Ministério do Trabalho: novo pedido deve ser enviado

Ministério do Trabalho e Emprego

O Ministério do Trabalho ainda tem o intuito de abrir concurso público para a o cargo de auditor-fiscal do trabalho e, por isso, deve encaminhar em breve um novo pedido ao Ministério do Planejamento, Orçamento e Gestão (MPOG).

No final do ano passado, a Comissão Nacional para a Erradicação do Trabalho Escravo (Conatrae), que pertence à Secretaria Especial de Direitos Humanos do Ministério da Justiça e Cidadania, aprovou uma Moção de Recomendação ao Governo Federal para a realização imediata do certame para auditor. E este documento deve agilizar o processo de autorização do Planejamento, ainda mais porque o órgão sofre com uma grande defasagem de pessoal.

Dados de dezembro de 2016 apontam que o ministério tem um déficit de 1.147 servidores e isso tem afetado o serviço prestado à sociedade. O pior é que esse número não conta com os funcionários em fase de aposentadoria.
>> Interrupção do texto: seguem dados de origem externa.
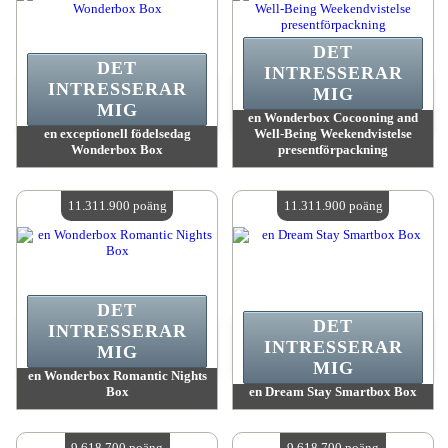
DET
DET
INTRESSERAR
INTRESSERAR
MIG
MIG
en Wonderbox Cocooning and
en exceptionell födelsedag
Well-Being Weekendvistelse
Wonderbox Box
presentförpackning
värde:
13 851 300 poäng
värde:
12 158 000 poäng
Antal tillgängliga:
4
Antal tillgängliga:
4
11.311.900 poäng
11.311.900 poäng
DET
DET
INTRESSERAR
INTRESSERAR
MIG
MIG
en Wonderbox Romantic Nights
Box
en Dream Stay Smartbox Box
värde:
11 311 900 poäng
värde:
11 311 900 poäng
Antal tillgängliga:
4
Antal tillgängliga:
4
9.618.700 poäng
9.618.700 poäng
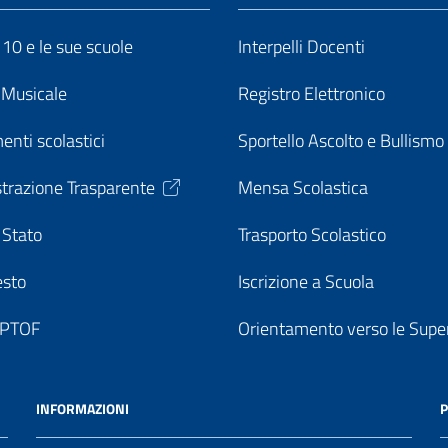
o 10 e le sue scuole
Interpelli Docenti
o Musicale
Registro Elettronico
enti scolastici
Sportello Ascolto e Bullismo
trazione Trasparente
Mensa Scolastica
 Stato
Trasporto Scolastico
esto
Iscrizione a Scuola
o PTOF
Orientamento verso le Super
INFORMAZIONI
P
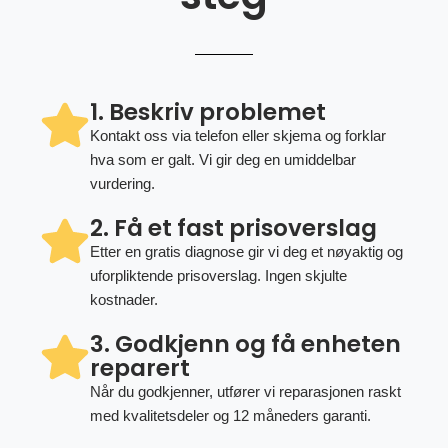
1. Beskriv problemet
Kontakt oss via telefon eller skjema og forklar
hva som er galt. Vi gir deg en umiddelbar
vurdering.
2. Få et fast prisoverslag
Etter en gratis diagnose gir vi deg et nøyaktig og
uforpliktende prisoverslag. Ingen skjulte
kostnader.
3. Godkjenn og få enheten
reparert
Når du godkjenner, utfører vi reparasjonen raskt
med kvalitetsdeler og 12 måneders garanti.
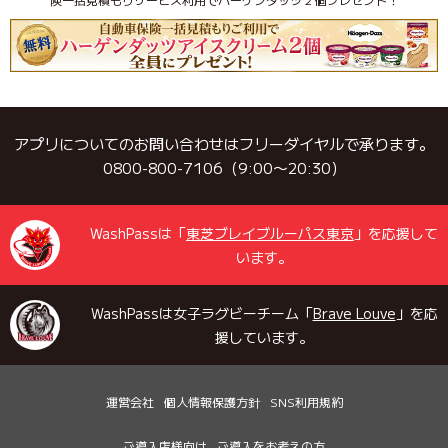
アプリについてのお問い合わせはフリーダイヤルで承ります。
0800-800-7106（9:00〜20:30）
WashPassは「
東芝ブレイブルーパス東京
」を応援して
います。
WashPassは女子ラグビーチーム「
Brave Louve
」を応
援しています。
運営会社
個人情報保護方針
SNS利用規約
ご導入店様向け
ご導入をお考えの方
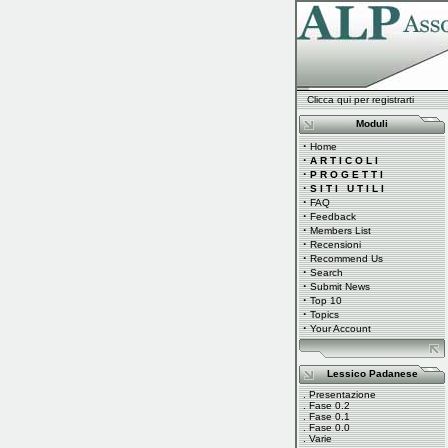
Clicca qui per registrarti
Moduli
·
Home
·
A R T I C O L I
·
P R O G E T T I
·
S I T I U T I L I
·
FAQ
·
Feedback
·
Members List
·
Recensioni
·
Recommend Us
·
Search
·
Submit News
·
Top 10
·
Topics
·
Your Account
Lessico Padanese
.
Presentazione
.
Fase 0.2
.
Fase 0.1
.
Fase 0.0
.
Varie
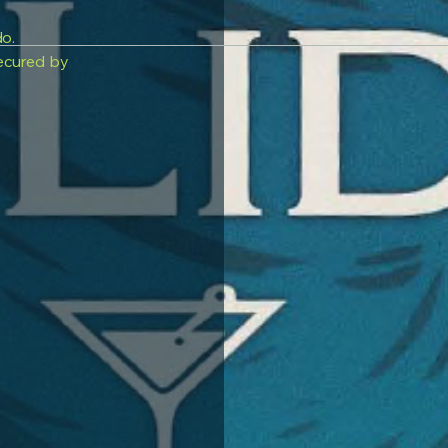
do.
ecured by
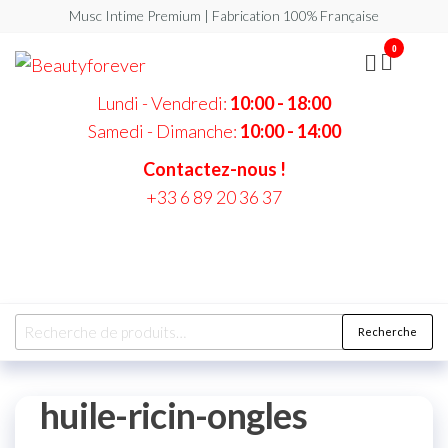
Musc Intime Premium | Fabrication 100% Française
0
Beautyforever
Votre
Musc
Intime
Lundi - Vendredi:
10:00 - 18:00
Premium
Samedi - Dimanche:
10:00 - 14:00
Contactez-nous !
+33 6 89 20 36 37
Recherche
huile-ricin-ongles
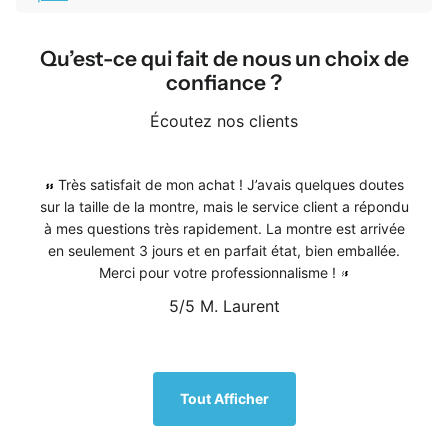
Qu’est-ce qui fait de nous un choix de
confiance ?
Écoutez nos clients
Très satisfait de mon achat ! J’avais quelques doutes
sur la taille de la montre, mais le service client a répondu
à mes questions très rapidement. La montre est arrivée
en seulement 3 jours et en parfait état, bien emballée.
Merci pour votre professionnalisme !
5/5
M. Laurent
1
/
5
Tout Afficher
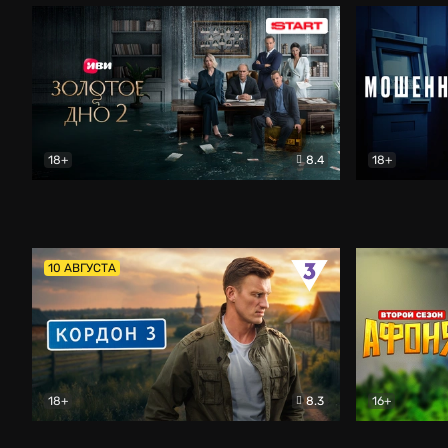
18+
8.4
18+
Золотое дно
Драма
Мошенник
10 АВГУСТА
18+
8.3
16+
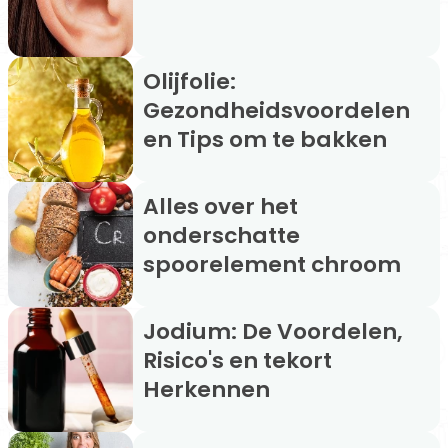
Olijfolie:
Gezondheidsvoordelen
en Tips om te bakken
Alles over het
onderschatte
spoorelement chroom
Jodium: De Voordelen,
Risico's en tekort
Herkennen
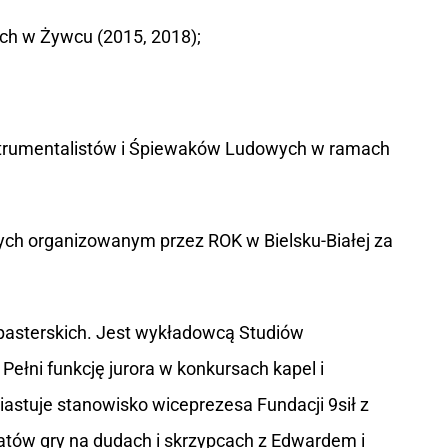
ich w Żywcu (2015, 2018);
nstrumentalistów i Śpiewaków Ludowych w ramach
ych organizowanym przez ROK w Bielsku-Białej za
 pasterskich. Jest wykładowcą Studiów
łni funkcję jurora w konkursach kapel i
astuje stanowisko wiceprezesa Fundacji 9sił z
ztatów gry na dudach i skrzypcach z Edwardem i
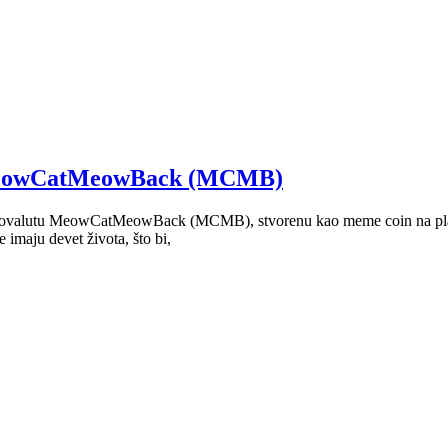
n MeowCatMeowBack (MCMB)
iptovalutu MeowCatMeowBack (MCMB), stvorenu kao meme coin na plat
imaju devet života, što bi,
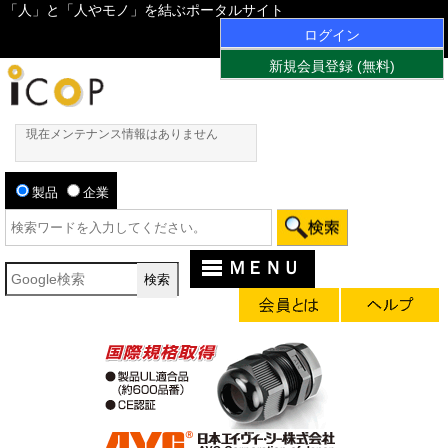
「人」と「人やモノ」を結ぶポータルサイト
ログイン
新規会員登録 (無料)
現在メンテナンス情報はありません
製品
企業
ＭＥＮＵ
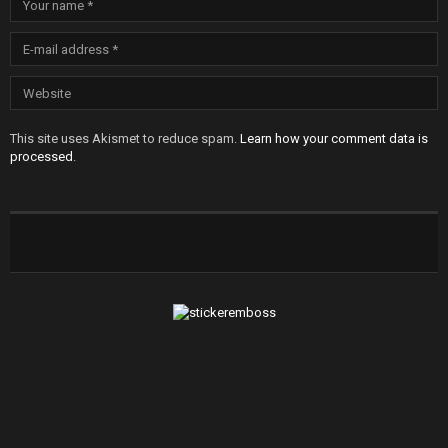
This site uses Akismet to reduce spam.
Learn how your comment data is
processed
.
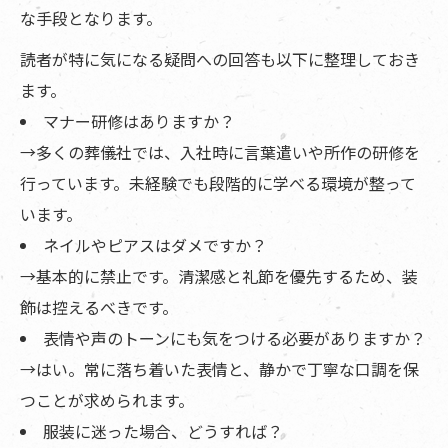
な手段となります。
読者が特に気になる疑問への回答も以下に整理しておき
ます。
マナー研修はありますか？
→多くの葬儀社では、入社時に言葉遣いや所作の研修を
行っています。未経験でも段階的に学べる環境が整って
います。
ネイルやピアスはダメですか？
→基本的に禁止です。清潔感と礼節を優先するため、装
飾は控えるべきです。
表情や声のトーンにも気をつける必要がありますか？
→はい。常に落ち着いた表情と、静かで丁寧な口調を保
つことが求められます。
服装に迷った場合、どうすれば？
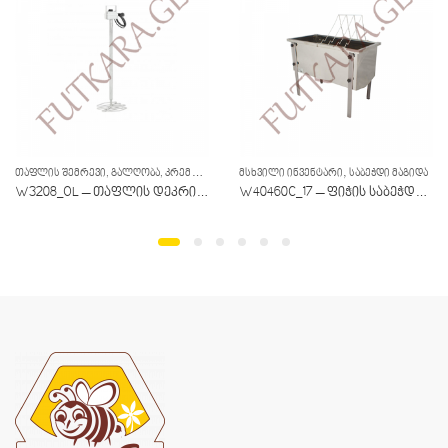
,
ᲗᲐᲤᲚᲘᲡ ᲨᲔᲛᲠᲔᲕᲘ, ᲒᲐᲚᲦᲝᲑᲐ, ᲙᲠᲔᲛᲘᲠᲔᲑᲐ, ᲤᲘᲚᲢᲐᲪᲘᲐ
,
,
ᲛᲡᲮᲕᲘᲚᲘ ᲘᲜᲕᲔᲜᲢᲐᲠᲘ
ᲛᲡᲮᲕᲘᲚᲘ ᲘᲜᲕᲔᲜᲢᲐᲠᲘ
ᲛᲡᲮᲕᲘᲚᲘ ᲘᲜᲕᲔᲜᲢᲐᲠᲘ
ᲡᲐᲑᲔᲭᲓᲘ ᲛᲐᲒᲘᲓᲐ
W3208_OL – თაფლის დეკრისტალიზატორი
W40460C_17 – ფიჭის საბეჭდი მაგიდა, 1000მმ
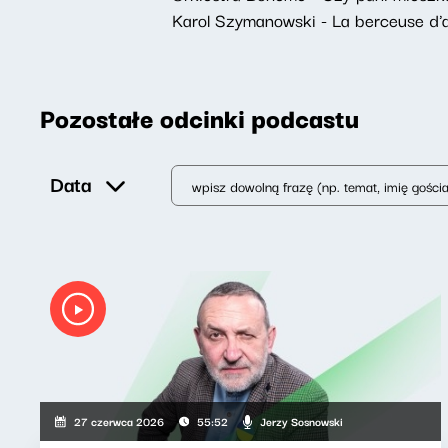
Karol Szymanowski - La berceuse d'a
Pozostałe odcinki podcastu
Data
Jerzy Sosnowski
27 czerwca 2026
55:52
A falta de profissionais afeta a fiscalização ao recolhimento do FGTS, bem como o combate à sonegação do imposto e à informalidade são prejudicados, favorecendo irregularidades e interferindo na arrecadação da União. Outros problemas que podem ocorrer devido ao déficit de servidores são o aumento dos acidentes de trabalho e a fragilização do serviço de combate ao trabalho escravo e infantil.

O Ministério do Planejamento chegou a sinalizar anteriormente que liberaria o concurso do Ministério do Trabalho com 847 vagas de maneira escalonada entre 2015 e 2017. Mas, devido aos cortes orçamentários, isso não se realizou e o Planejamento não voltou a dar um novo prazo. Por isso, os sindicatos da categoria também vêm cobrando frequentemente a seleção.

A diretora do Sinait (Sindicato Nacional dos Auditores Fiscais do Trabalho), Rosângela Rassy, enfatizou que “é fundamental que se aumente o número de auditores-fiscais do trabalho, além de proteger os empregados, também atuamos na arrecadação que traz crescimento econômico para o país”.

Cargo de auditor do concurso do Ministério do Trabalho
Para concorrer ao posto de auditor-fiscal será exigido diploma de nível superior em qualquer área de atuação, devidamente registrado e fornecido por instituição de ensino reconhecida pelo Ministério da Educação (MEC).

Segundo o que consta na atual tabela de salários dos servidores públicos federais, os vencimentos iniciais para o cargo de auditor-fiscal do trabalho correspondem a R$ 16.201,64, incluindo o atual auxílio-alimentação de R$ 458.

Dentre as funções do auditor-fiscal do trabalho estão: o cumprimento cumprir das disposições legais e regulamentares, inclusive as relacionadas à segurança e à medicina do trabalho, no âmbito das relações de trabalho e de emprego; verificação dos registros em Carteira de Trabalho e Previdência Social (CTPS), visando à redução dos índices de informalidade; verificação do recolhimento do Fundo de Garantia do Tempo de Serviço (FGTS), com o objetivo de maximizar os índices de arrecadação; e cumprimento de acordos, convenções e contratos coletivos de trabalho celebrados entre empregados e empregadores.

Último concurso do Ministério do Trabalho
Em 2013, o Ministério do Trabalho abriu um processo seletivo com 100 oportunidades para o emprego de auditor-fiscal. Na época, o Cespe/UnB foi escolhido para organizar o certame e a remuneração oferecida era de R$ 14.280.

Todos os concorrentes passaram por avaliações objetivas, exames discursivos e sindicância de vida pregressa. As provas objetivas tiveram 100 perguntas de conhecimentos básicos e 120 de conhecimentos específicos.